Empirically though, the least effective way to help someone is to decide what they need based upon YOUR own preferences. This is commonly done by people of all political stripes.

Travis Greene

Surely there's lots we can know about our economic actions and their impact on others. And though we may not know everything, we have a responsibility to act on what we do know.

Michael W. Kruse

Yes. We can't sit and do nothing because we don't know everything.

What I'm building toward is that we make our decisions in an environment of risk, not certainty. And there is an old joke that says to err is human, but it requires a computer to really mess things up. The more extensive and more complex the action to be taken, the greater the chance for big payoff or big disaster.

Passively trusting markets and uncritically embracing interventions to achieve a common good are imprudent. So how do we act with prudence? Are there grids through which we can process decisions? That is my question.

Travis Greene

Speaking of interventions, it seems to me that the economic story you've been telling has left out politics--the rise of the modern nation-state and the rule of law (vs. divine right of kings) took place during this same period. How do we know what's really responsible for prosperity?

I think that's why I am skeptical of this particular economic metanarrative. Even if partly or even largely true, I think it is at the least overly simplistic, missing out on the political dimensions. Not to mention the theo-philosophical.

Which, of course, is the reason for the need for dialogue in the first place, and the need for respect on both sides.

Chuck North

I'm a big believer in the importance of institutions in fostering the economic system we now have. Defined broadly, as Douglass North has done, "institutions" includes not only legal/political structures but also cultural norms and values. All of these play a role in generating the kind of system that can generate surplus wealth.

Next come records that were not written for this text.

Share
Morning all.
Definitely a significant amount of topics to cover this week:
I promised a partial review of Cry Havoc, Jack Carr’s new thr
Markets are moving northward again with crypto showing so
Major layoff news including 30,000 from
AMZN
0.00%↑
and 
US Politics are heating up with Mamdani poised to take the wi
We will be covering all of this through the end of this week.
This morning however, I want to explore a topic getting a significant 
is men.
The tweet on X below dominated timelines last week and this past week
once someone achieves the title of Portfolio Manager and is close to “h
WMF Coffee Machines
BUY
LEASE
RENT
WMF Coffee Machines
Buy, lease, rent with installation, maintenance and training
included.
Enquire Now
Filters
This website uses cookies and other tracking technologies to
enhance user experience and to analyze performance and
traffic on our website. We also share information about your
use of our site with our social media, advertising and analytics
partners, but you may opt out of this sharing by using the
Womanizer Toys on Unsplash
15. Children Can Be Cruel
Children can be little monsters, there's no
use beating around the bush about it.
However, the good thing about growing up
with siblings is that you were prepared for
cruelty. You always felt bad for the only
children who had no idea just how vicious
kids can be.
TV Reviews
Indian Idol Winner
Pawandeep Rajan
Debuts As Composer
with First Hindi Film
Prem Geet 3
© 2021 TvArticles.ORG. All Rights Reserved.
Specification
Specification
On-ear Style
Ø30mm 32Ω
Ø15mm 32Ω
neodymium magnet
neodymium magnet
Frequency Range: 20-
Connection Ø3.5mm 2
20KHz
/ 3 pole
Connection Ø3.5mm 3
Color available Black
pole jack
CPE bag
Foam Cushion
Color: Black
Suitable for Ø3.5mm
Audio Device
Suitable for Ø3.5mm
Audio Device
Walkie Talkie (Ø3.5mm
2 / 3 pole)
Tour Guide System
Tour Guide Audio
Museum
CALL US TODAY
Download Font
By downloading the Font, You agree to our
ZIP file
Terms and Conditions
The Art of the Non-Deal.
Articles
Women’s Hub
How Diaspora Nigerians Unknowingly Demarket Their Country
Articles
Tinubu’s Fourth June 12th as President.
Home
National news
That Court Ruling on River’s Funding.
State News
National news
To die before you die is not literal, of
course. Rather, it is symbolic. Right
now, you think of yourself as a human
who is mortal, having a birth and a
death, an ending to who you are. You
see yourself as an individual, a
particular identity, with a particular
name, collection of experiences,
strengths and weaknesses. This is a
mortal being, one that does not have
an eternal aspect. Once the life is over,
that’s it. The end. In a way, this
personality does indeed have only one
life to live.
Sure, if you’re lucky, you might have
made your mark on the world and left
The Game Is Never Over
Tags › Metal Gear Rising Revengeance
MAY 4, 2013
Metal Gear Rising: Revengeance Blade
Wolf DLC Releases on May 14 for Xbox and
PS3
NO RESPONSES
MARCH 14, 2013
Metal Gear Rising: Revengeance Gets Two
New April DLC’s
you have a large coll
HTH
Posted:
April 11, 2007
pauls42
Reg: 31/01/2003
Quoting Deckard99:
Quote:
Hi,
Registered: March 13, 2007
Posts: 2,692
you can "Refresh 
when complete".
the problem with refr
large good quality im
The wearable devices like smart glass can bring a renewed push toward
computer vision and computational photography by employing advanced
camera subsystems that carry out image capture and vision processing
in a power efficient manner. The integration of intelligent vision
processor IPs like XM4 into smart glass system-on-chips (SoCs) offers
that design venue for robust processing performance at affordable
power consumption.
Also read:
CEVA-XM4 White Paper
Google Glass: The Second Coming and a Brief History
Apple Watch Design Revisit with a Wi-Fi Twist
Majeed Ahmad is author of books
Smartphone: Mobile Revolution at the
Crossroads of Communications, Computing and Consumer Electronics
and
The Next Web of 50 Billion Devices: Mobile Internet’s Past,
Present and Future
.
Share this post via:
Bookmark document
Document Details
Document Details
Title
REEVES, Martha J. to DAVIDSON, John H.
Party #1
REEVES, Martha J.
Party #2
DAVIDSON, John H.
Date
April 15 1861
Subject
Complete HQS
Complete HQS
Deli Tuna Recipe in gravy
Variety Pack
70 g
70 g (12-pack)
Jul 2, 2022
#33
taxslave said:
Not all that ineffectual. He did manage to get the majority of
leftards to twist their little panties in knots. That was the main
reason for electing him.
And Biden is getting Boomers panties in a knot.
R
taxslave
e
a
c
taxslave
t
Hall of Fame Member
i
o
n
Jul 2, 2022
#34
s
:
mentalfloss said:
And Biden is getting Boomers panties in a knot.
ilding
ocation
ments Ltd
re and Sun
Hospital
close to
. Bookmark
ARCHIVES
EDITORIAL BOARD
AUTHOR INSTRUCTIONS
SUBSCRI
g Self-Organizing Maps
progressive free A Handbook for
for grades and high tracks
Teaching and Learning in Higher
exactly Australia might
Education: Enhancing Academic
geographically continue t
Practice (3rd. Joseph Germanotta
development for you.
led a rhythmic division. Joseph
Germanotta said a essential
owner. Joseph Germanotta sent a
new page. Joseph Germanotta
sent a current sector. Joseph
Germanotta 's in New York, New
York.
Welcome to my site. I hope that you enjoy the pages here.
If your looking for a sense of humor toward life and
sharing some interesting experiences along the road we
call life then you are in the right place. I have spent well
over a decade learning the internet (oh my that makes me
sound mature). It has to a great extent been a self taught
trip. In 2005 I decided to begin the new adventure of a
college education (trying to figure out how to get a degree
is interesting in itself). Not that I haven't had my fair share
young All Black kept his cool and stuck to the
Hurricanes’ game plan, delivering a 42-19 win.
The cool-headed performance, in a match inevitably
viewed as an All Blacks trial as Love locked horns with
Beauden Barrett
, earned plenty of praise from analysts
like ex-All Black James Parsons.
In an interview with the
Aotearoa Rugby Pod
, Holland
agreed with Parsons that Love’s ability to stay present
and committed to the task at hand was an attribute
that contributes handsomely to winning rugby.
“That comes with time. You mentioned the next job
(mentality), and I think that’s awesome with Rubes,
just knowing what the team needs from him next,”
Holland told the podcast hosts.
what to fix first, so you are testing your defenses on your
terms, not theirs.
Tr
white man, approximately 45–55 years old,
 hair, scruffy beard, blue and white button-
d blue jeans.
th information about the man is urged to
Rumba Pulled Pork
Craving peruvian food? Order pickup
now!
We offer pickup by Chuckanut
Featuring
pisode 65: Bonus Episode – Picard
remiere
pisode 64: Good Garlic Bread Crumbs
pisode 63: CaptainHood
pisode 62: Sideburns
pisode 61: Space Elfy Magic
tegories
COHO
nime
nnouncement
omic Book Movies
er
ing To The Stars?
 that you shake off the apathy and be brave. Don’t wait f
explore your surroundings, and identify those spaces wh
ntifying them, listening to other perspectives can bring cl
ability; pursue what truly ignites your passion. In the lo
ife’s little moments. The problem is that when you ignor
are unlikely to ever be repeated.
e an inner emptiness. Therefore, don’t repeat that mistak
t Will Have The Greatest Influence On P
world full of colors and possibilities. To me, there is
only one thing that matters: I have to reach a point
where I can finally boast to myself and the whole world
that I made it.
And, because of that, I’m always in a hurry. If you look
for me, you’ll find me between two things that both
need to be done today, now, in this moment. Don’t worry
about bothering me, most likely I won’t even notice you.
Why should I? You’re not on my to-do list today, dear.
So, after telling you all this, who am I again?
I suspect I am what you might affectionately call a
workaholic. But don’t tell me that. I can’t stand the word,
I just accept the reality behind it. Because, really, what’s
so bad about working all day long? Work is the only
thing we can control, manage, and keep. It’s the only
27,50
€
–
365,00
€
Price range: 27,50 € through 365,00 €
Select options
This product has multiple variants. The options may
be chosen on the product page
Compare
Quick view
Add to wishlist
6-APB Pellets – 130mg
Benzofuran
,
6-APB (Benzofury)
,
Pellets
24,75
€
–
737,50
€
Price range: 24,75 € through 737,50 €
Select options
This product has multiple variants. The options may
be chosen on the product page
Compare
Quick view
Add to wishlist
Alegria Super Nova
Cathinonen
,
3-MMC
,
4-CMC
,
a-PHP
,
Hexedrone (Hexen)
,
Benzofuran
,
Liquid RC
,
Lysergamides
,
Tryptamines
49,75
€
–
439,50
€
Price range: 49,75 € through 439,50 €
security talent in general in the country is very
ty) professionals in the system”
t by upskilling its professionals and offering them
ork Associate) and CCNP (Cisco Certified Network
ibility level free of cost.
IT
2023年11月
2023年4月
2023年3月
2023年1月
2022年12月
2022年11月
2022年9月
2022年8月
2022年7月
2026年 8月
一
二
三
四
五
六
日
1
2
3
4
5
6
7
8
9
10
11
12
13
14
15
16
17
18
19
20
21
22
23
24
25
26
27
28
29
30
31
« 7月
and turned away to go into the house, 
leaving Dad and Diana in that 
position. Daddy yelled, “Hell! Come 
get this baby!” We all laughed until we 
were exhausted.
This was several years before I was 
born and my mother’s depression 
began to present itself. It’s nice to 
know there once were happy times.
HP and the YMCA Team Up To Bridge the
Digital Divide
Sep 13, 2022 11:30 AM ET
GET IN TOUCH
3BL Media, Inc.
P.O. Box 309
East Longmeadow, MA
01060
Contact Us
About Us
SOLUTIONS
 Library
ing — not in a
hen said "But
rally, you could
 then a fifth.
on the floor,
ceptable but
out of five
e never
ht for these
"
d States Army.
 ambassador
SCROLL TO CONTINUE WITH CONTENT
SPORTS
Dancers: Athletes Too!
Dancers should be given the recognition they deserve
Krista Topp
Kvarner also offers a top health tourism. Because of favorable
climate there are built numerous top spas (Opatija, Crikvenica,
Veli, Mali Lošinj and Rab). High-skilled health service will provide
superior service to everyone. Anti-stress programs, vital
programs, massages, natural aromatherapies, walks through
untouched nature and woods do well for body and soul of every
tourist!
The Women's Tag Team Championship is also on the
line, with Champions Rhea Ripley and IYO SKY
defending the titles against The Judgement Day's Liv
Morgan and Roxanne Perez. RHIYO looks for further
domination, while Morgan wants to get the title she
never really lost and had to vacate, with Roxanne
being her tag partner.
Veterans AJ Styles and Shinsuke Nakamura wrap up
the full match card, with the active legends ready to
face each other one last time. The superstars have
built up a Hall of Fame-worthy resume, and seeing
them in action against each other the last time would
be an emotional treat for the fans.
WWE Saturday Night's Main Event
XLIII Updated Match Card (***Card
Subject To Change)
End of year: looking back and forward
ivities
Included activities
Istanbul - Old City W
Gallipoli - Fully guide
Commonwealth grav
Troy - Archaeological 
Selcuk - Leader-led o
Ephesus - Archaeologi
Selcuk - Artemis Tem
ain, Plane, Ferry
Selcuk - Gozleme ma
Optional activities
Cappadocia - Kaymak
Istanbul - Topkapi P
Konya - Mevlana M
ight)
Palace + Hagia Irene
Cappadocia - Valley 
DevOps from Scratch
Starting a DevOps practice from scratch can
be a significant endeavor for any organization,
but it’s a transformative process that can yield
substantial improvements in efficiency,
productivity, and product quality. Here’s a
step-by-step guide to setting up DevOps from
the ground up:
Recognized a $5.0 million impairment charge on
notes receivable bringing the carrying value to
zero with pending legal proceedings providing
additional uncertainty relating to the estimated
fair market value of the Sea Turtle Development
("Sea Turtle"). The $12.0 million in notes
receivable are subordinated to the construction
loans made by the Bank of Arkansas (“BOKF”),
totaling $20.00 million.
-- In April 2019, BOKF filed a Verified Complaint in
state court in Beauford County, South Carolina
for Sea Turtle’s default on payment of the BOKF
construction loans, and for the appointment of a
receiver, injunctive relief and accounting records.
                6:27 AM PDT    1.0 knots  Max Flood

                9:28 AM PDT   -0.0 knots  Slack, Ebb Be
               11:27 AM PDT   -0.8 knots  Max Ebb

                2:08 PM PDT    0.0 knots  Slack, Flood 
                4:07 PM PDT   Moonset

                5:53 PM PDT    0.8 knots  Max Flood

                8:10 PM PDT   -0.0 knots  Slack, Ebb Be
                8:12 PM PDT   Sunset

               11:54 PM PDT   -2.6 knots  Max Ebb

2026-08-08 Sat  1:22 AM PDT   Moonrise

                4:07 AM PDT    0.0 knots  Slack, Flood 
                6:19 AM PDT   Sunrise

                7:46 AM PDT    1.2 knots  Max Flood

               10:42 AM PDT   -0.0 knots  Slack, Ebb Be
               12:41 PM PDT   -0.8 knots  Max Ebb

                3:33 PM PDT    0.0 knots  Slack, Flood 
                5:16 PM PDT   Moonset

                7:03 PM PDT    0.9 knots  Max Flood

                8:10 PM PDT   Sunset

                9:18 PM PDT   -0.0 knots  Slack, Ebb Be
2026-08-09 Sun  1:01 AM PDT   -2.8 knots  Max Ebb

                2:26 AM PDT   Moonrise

My point on empathy is that we can't simply impose our preferences on others and expect results from it. The best example of this is the repeated failure of foreign aid to help developing countries get better. Instead, it works better to make decisions based on the needs of others as they perceive them - for example, by investing at the micro level in things that people in Africa know that they need rather than trusting corrupt governments to spend aid money wisely.

(Of course, there are limits to this argument. An addict would be happiest if you gave him his next fix. That doesn't mean it is best to give it to him.)


I think you may have left out a category above:
Free Market Pragmatist: Free Markets are the worst form of Economic System except all of the other Economic Systems. I've also heard it phrased "Markets Fail. Use Markets."

On Travis' comment: Free(er) markets only work if the rule of law is in place, as well as low corruption and the enforcement of private contracts. But so long as those exist (as the do, somewhat, in China - not a democracy) then you see a trend toward prosperity. I've seen lots of work on differing institutions effect on economic outcomes, and they do matter, but only via their impact on economics.

Michael W. Kruse

Jesse, I think the difference I was going for between these four and the Free Market Pragmatist is the pragmatism part. These four have a unwavering faith commitment that their solution is using the laws of nature or is ordained by God.